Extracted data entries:
- - - - - - -

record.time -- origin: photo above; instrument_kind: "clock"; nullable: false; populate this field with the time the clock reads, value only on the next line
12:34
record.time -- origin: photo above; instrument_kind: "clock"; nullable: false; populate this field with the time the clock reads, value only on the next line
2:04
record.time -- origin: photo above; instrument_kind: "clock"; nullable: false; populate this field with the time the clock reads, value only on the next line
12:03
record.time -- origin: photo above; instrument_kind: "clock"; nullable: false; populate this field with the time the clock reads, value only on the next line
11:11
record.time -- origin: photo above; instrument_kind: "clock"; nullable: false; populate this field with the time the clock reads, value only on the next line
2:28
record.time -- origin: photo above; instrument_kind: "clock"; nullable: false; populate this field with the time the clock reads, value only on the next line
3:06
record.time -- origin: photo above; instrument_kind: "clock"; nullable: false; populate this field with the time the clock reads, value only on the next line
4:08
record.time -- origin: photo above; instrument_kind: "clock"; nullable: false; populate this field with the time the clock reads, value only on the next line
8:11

- - - - - - -

What the task requires
Retype every one of the items above verbatim, preserving each line as it stands.

Reply
record.time -- origin: photo above; instrument_kind: "clock"; nullable: false; populate this field with the time the clock reads, value only on the next line
12:34
record.time -- origin: photo above; instrument_kind: "clock"; nullable: false; populate this field with the time the clock reads, value only on the next line
2:04
record.time -- origin: photo above; instrument_kind: "clock"; nullable: false; populate this field with the time the clock reads, value only on the next line
12:03
record.time -- origin: photo above; instrument_kind: "clock"; nullable: false; populate this field with the time the clock reads, value only on the next line
11:11
record.time -- origin: photo above; instrument_kind: "clock"; nullable: false; populate this field with the time the clock reads, value only on the next line
2:28
record.time -- origin: photo above; instrument_kind: "clock"; nullable: false; populate this field with the time the clock reads, value only on the next line
3:06
record.time -- origin: photo above; instrument_kind: "clock"; nullable: false; populate this field with the time the clock reads, value only on the next line
4:08
record.time -- origin: photo above; instrument_kind: "clock"; nullable: false; populate this field with the time the clock reads, value only on the next line
8:11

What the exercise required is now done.